Regivaldo, conhecido nesta época como Palaquê é uma personagem interessantíssima na história do cine Bandeirante. O Sr. Araújo, como atualmente é conhecido tem uma voz imponente e nas suas falas emprega frequentemente palavras rebuscadas, de efeito, que nos dão a impressão de estarmos conversando com um locutor de rádio em seu estúdio. O senhor de 65 anos nos recebeu no escritório de sua empresa de compra e venda de veículos usados, neste local, ficam estacionadas suas motos de modelo custom e um quadriciclo que ele mesmo produziu a partir de peças de carros e de motos usadas. O Sr. Araújo faz parte de um moto clube da cidade, no seu discurso percebemos o gosto e o prazer que sente pelas aventuras.

 E foi esta sua personalidade marcante aliada a sua voz imponente que fez com que as propagandas dos filmes feitas por ele fossem definidas pela irreverência e teatralidade. A voz de Palaquê figura na memória sensível acerca do Bandeirante como um dos símbolos mais marcantes que caracterizaram e demarcam aquele espaço do cinema. No pequeno excerto retirado do texto sobre o Bandeirante, escrito por Edson Tavares em uma rede social, percebemos o tom nostálgico e a empatia que a voz do nosso entrevistado causava nos frequentadores, (...) sessão iniciava sempre às 8 horas, como era amplamente divulgado pelas ruas da cidade, no carro de som do cinema, na voz anasalada de Palaquê. Para mim, era um mundo mágico!  O Sr. Araújo nos conta que nas suas propagandas ele mesmo era quem criava os textos das mesmas, nestes, procurava sempre contar trechos dos filmes, deixando um suspense no ar para que as pessoas fossem ao cinema conferir a continuação daquela história. O tom da voz, variava de acordo com a história; comovente, dramática, alegre. Tudo dependeria da película a ser exibida. No entanto, seus famosos jargões são lembrados pela maioria dos entrevistados que frequentaram ou trabalharam no cine Bandeirante, o próprio Sr.Araújo nos lembra como fazia esta propaganda e alguns destes jargões:

E a propaganda do cinema eu me lembro que eu era quem fazia textos, porque era bonito os nomes: cinemascope!  Isso é um nome bonito é ou não é? Pra uma pessoa analfabeta! (risos) Tela panorâmica! Então, eu me lembro que eu tinha um jargão que eu dizia: Hoje na gigantesca tela panorâmica do cine Bandeirante, ai anunciava o filme e dizia: ''Não perda! (risos).
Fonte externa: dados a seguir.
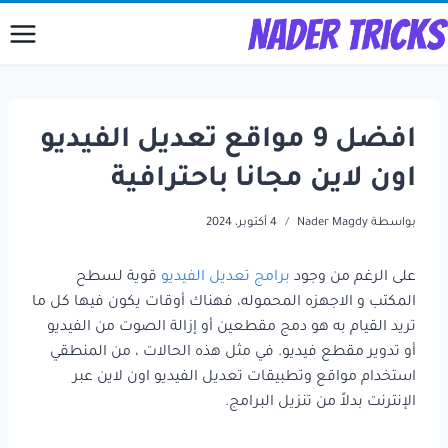
لتجاوز
لى
لمحتوى
افضل 9 مواقع تعديل الفيديو
اون لاين مجانا باحترافية
بواسطة
Nader Magdy
4 أكتوبر، 2024
على الرغم من وجود
برامج تعديل الفيديو
قوية لسطح
المكتب و الاجهزه المحموله، فهناك أوقات يكون فيها كل ما
تريد القيام به هو دمج مقطعين أو إزالة الصوت من الفيديو
أو تدوير مقطع فيديو. في مثل هذه الحالات ، من المنطقي
استخدام مواقع وتطبيقات تعديل الفيديو اون لاين عبر
الإنترنت بدلاً من تنزيل البرامج.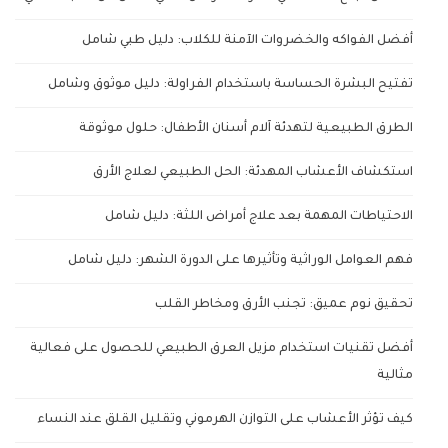
أفضل الفواكه والخضروات الآمنة للكلاب: دليل طبي شامل
تفتيح البشرة الحساسة باستخدام الفراولة: دليل موثوق وشامل
الطرق الطبيعية لتهدئة آلام أسنان الأطفال: حلول موثوقة
استكشاف الأعشاب المهدئة: الحل الطبيعي لعلاج الأرق
الاحتياطات المهمة بعد علاج أمراض اللثة: دليل شامل
فهم العوامل الوراثية وتأثيرها على الدورة الشهر: دليل شامل
تحقيق نوم عميق: تجنب الأرق ومخاطر القلب
أفضل تقنيات استخدام مزيل العرق الطبيعي للحصول على فعالية
مثالية
كيف تؤثر الأعشاب على التوازن الهرموني وتقليل القلق عند النساء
Além dos jargões, Araújo utilizava palavras diferentes cinemascope, gigantesca, panorâmica, para chamar atenção dos frequentadores. O uso de expressões ou palavras na língua inglesa ditas de forma aportuguesada também era uma característica bem presente da sua propaganda, ele confessa que muitas vezes não sabia o significado das mesmas, mas as usava porque tanto ele quanto as pessoas que o escutavam “achavam bonito” aquela forma chique de falar.

Quando o bandeirante fechou suas portas na década de 1980, a tradição de assistir nas telas a historia da morte e ressurreição de Cristo perdeu-se. No entanto, continua viva e forte a lembrança desse momento na memoria de alguns habitantes da cidade. Lembrar é uma forma de viver e de manter a história e a memória de nossa cidade, tentando fazer com que ela não se destrua totalmente pelo devir do tempo.